Żeby sprawa była jasna, to i ja odpowiadam już dzisiaj. Księże arcybiskupie, dlaczego Kościół ma się ograniczać tylko do wyborów samorządowych? Przecież w Polsce wszystko jest polityczne, nie tylko wybory prezydenckie i parlamentarne. Polityczne jest rozmnażanie, obcowanie, spółkowanie, zapłodnienie, piłka ręczna prezydenta i piłka nożna premiera, polityczny jest komunistyczny pies Szarik i prezydencka suczka Lula, która już wzięła udział w kampanii wyborczej. (Kot Rudolf szykuje się do drugiej tury).

Można wierzyć w cuda, ale nie w takie, że wybory samorządowe nie są polityczne. Pokrapianie kandydatów w wyborach samorządowych stanowi jedynie krok ku namaszczaniu kandydatów na posłów, senatorów i na prezydenta. W końcu to Sejm, Senat i prezydent, czyli najwyższe organy władzy świeckiego podobno państwa, uznały za stosowne potępić europejski wyrok w sprawie krzyży w miejscach publicznych.

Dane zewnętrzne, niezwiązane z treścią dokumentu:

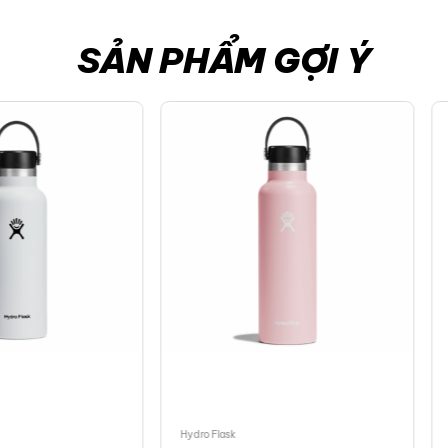
SẢN PHẨM GỢI Ý
Hydro Flask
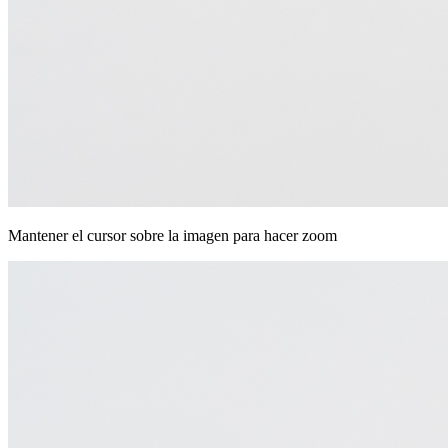
Mantener el cursor sobre la imagen para hacer zoom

Ze wskazywaniem przez Kościół kandydatów w wyborach będzie tak samo jak z nauczaniem religii w szkołach. Najpierw bogobojny minister edukacji świeckiego państwa wprowadził zarządzeniem (a nie Sejm ustawą, co i tak by się stało) katechezę do szkół publicznych, a potem już poszło i nadal idzie jak po maśle.